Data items
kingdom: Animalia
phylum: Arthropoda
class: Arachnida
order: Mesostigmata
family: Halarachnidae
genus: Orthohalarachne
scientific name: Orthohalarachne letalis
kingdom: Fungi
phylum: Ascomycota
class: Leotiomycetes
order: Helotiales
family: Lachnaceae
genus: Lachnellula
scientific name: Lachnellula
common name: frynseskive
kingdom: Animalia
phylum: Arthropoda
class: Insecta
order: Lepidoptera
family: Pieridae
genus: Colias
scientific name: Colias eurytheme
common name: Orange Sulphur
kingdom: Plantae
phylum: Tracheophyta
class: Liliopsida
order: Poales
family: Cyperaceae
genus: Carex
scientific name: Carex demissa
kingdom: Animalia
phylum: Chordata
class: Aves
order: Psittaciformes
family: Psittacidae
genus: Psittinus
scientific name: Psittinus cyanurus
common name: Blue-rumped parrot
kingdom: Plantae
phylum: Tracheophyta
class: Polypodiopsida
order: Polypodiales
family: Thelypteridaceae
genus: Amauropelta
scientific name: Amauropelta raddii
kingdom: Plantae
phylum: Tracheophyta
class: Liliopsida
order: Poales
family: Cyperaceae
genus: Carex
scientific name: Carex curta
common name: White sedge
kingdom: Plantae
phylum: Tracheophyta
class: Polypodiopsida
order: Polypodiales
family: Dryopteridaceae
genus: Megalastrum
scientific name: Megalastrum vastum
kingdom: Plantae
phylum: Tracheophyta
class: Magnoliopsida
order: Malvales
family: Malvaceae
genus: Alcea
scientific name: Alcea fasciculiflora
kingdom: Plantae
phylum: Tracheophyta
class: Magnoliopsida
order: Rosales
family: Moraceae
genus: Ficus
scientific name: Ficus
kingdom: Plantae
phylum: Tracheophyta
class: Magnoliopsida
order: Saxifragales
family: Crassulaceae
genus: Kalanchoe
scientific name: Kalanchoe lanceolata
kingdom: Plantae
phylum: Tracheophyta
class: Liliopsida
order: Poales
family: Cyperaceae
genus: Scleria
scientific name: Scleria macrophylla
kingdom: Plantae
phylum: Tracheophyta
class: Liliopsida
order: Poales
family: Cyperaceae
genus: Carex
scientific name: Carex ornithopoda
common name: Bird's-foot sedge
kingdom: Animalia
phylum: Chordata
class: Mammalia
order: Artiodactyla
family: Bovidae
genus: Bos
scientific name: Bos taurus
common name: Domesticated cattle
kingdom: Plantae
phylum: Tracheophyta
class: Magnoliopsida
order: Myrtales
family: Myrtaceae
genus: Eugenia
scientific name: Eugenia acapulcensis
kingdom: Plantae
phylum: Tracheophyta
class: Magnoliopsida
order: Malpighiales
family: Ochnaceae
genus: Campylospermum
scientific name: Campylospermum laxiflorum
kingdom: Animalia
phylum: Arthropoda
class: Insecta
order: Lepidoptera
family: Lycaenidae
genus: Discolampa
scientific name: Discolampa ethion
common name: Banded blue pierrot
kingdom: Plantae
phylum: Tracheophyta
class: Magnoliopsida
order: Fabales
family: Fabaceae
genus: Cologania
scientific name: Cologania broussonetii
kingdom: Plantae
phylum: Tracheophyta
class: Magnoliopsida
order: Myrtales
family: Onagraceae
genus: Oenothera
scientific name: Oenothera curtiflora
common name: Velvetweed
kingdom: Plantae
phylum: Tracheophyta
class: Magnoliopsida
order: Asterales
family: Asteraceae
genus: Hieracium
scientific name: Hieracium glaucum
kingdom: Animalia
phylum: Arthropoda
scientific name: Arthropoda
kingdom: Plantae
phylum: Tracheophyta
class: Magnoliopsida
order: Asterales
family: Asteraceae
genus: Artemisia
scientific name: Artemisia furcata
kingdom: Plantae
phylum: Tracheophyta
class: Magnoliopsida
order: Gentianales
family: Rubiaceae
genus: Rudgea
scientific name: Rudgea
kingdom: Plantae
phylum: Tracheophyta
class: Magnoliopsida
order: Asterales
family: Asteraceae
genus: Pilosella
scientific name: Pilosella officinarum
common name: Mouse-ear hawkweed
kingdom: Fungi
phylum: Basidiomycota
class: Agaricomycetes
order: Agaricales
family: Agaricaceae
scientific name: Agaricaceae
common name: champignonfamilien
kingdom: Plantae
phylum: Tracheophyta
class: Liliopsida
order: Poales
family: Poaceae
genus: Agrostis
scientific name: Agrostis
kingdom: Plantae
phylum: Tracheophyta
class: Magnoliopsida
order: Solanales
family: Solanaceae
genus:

> [Exercise objective] Reproduce without any change the lines of the listing above from the line with "genus: Lachnellula" to the line with "class: Aves", both of those lines included.

> [Complete output]
genus: Lachnellula
scientific name: Lachnellula
common name: frynseskive
kingdom: Animalia
phylum: Arthropoda
class: Insecta
order: Lepidoptera
family: Pieridae
genus: Colias
scientific name: Colias eurytheme
common name: Orange Sulphur
kingdom: Plantae
phylum: Tracheophyta
class: Liliopsida
order: Poales
family: Cyperaceae
genus: Carex
scientific name: Carex demissa
kingdom: Animalia
phylum: Chordata
class: Aves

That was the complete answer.